When not writing, connecting with readers and junking, how do you spend your time?
I have a 2-1/2-year-old granddaughter and a 5-month-old grandson. My idea of a great Sunday is cooking Sunday dinner and having everyone around in the kitchen.
You often share recipes, online and in your books. What’s your favorite?
Grits ’n Greens casserole—it sounds revolting, but once you try it it’s kind of addictive. [Below is the recipe]
Grits ’n Greens Casserole
courtesy of Mary Kay Andrews
- 2 cups whipping cream or half and half
- 8 cups chicken broth, divided
- 2 cups grits—not instant or quick cooking.

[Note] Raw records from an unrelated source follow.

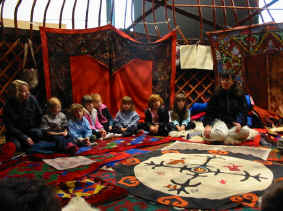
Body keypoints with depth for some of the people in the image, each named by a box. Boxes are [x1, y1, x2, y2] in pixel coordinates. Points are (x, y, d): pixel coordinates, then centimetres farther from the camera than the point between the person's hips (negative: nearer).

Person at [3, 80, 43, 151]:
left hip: (31, 129, 3)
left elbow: (40, 115, 4)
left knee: (39, 133, -28)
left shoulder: (32, 99, -9)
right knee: (15, 146, -30)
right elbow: (10, 127, -14)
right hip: (15, 133, -2)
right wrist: (25, 138, -21)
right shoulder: (8, 106, -15)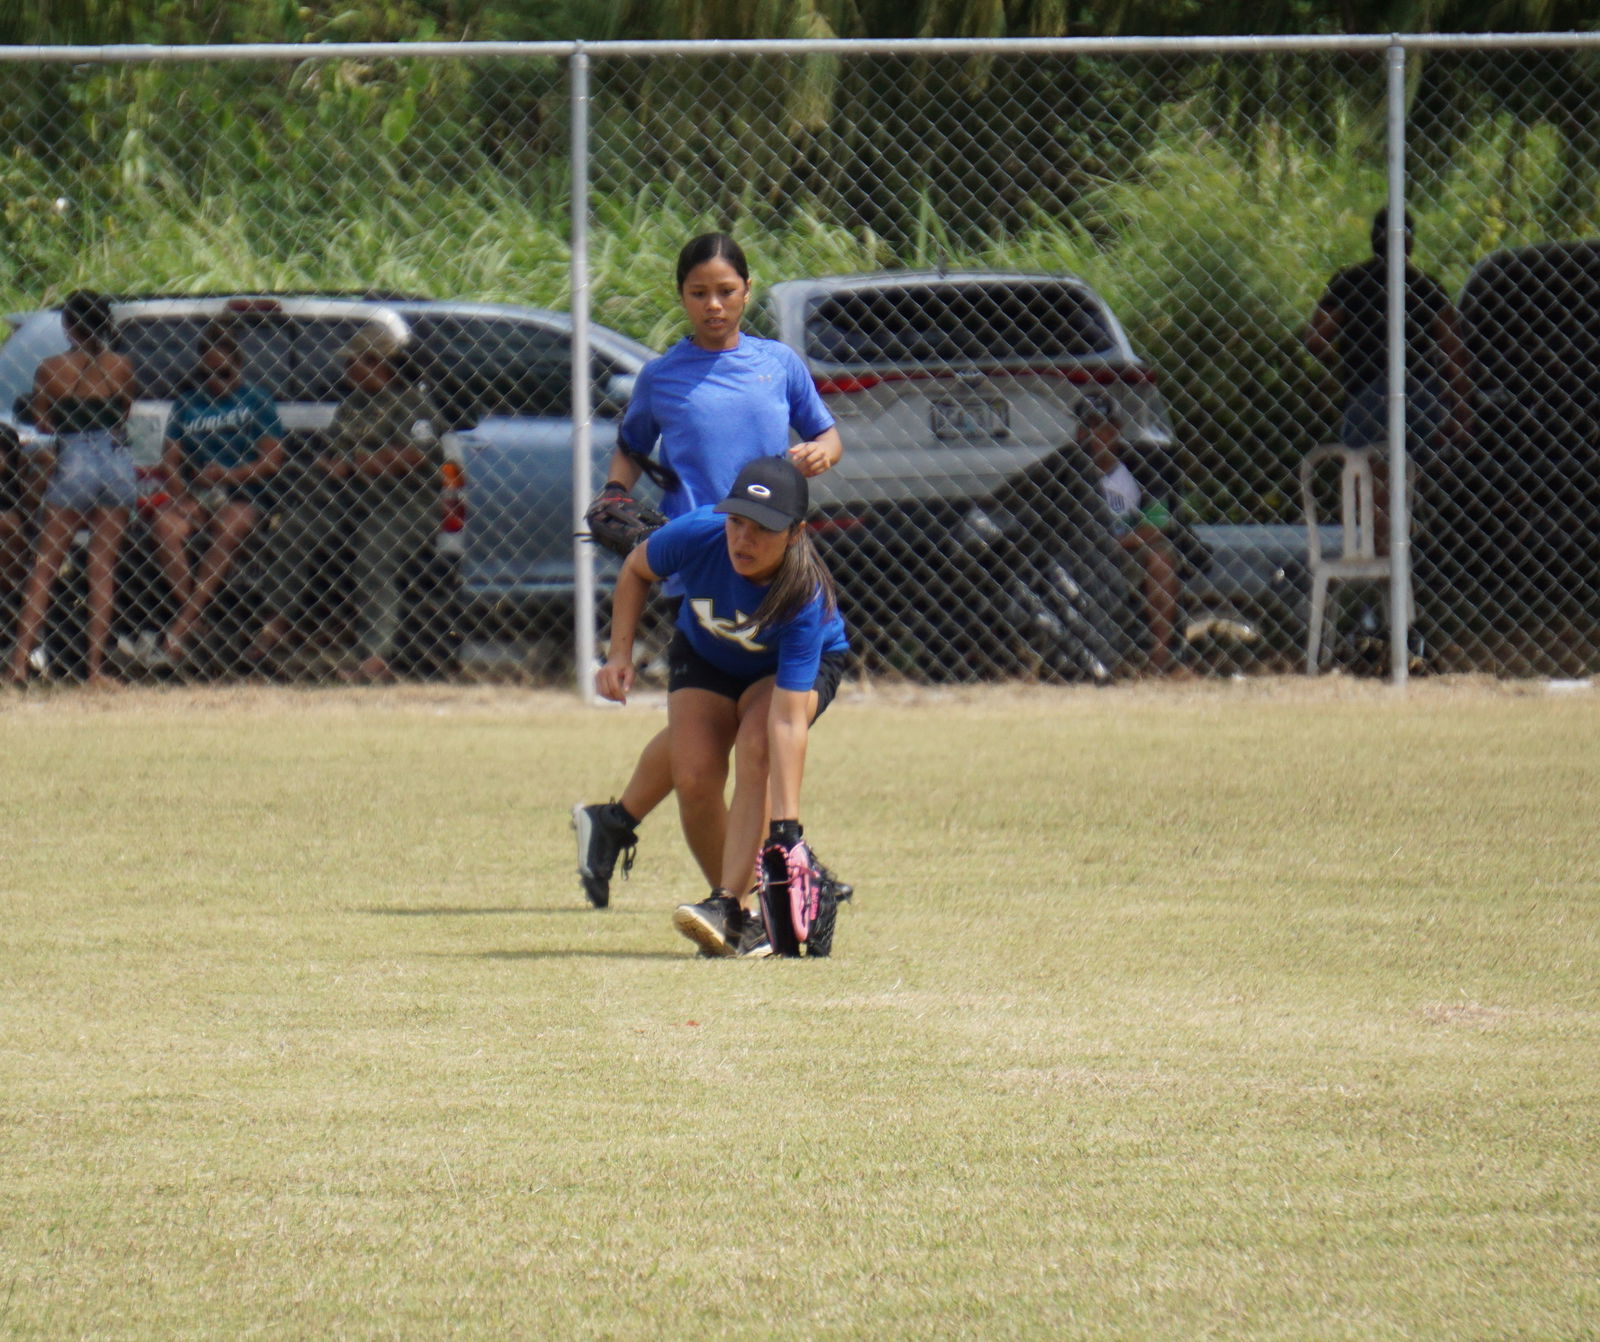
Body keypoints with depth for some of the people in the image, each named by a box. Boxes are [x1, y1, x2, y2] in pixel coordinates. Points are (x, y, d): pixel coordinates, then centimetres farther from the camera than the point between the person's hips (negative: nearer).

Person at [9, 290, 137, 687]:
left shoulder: (52, 369, -6)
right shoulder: (121, 368, 1)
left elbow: (42, 422, 2)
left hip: (72, 465, -2)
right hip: (117, 464, 2)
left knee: (44, 568, 3)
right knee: (102, 569, 7)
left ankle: (20, 661, -5)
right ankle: (95, 665, 4)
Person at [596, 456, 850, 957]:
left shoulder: (804, 599, -40)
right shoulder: (697, 534, -33)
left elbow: (787, 721, -44)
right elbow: (636, 570, -7)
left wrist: (785, 826, -48)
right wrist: (619, 654, -15)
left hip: (794, 668, -3)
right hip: (704, 656, 3)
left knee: (756, 749, -32)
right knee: (693, 778, -16)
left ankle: (731, 908, -35)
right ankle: (743, 913, 1)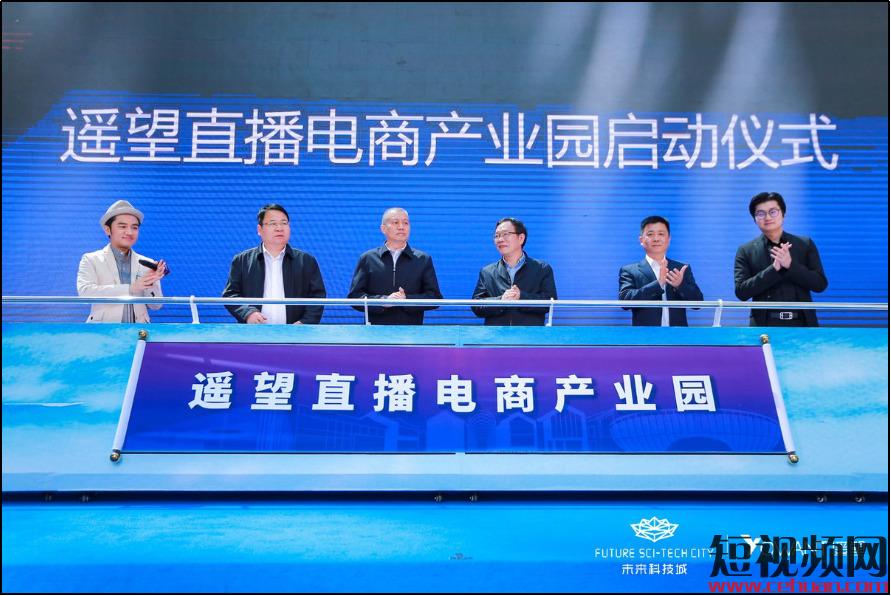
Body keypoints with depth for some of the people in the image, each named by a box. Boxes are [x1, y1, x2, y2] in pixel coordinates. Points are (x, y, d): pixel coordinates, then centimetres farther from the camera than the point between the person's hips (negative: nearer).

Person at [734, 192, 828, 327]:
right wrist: (774, 268, -15)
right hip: (765, 325, -1)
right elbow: (741, 291, -5)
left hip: (802, 323, 1)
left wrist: (790, 264, -12)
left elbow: (820, 284, 3)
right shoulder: (746, 251, 5)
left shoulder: (805, 244, 9)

- 1 large bag chopped frozen collard green
- 2 sticks butter
- 2-1/2 cups parmesan cheese
- 1/2 tsp. fresh ground pepper
- 1 cup cooked and crumbled bacon
Grease a 13×9 casserole dish. Combine cream and 6 cups chicken broth and bring to boil. Stir in grits, and cook over medium heat until grits return to boil. Cover, reduce heat to simmer and stir frequently to keep from burning for 25–30 minutes. Add milk if needed to thicken to proper consistency. (If you’re Southern, you know what that is! If not, think of slightly runny oatmeal.) While grits are simmering, cook frozen collards with remaining 2 cups of chicken broth until tender, about 10 minutes. Drain well in colander, squeezing out remaining liquid. Add butter, Parmesan and pepper to cooked grits, and stir until the butter is melted. Stir in cooked greens, and spoon into the greased casserole. Top with additional Parmesan and crumbled bacon. This dish can be served at room temperature, or heated in 350-degree oven until browned on top.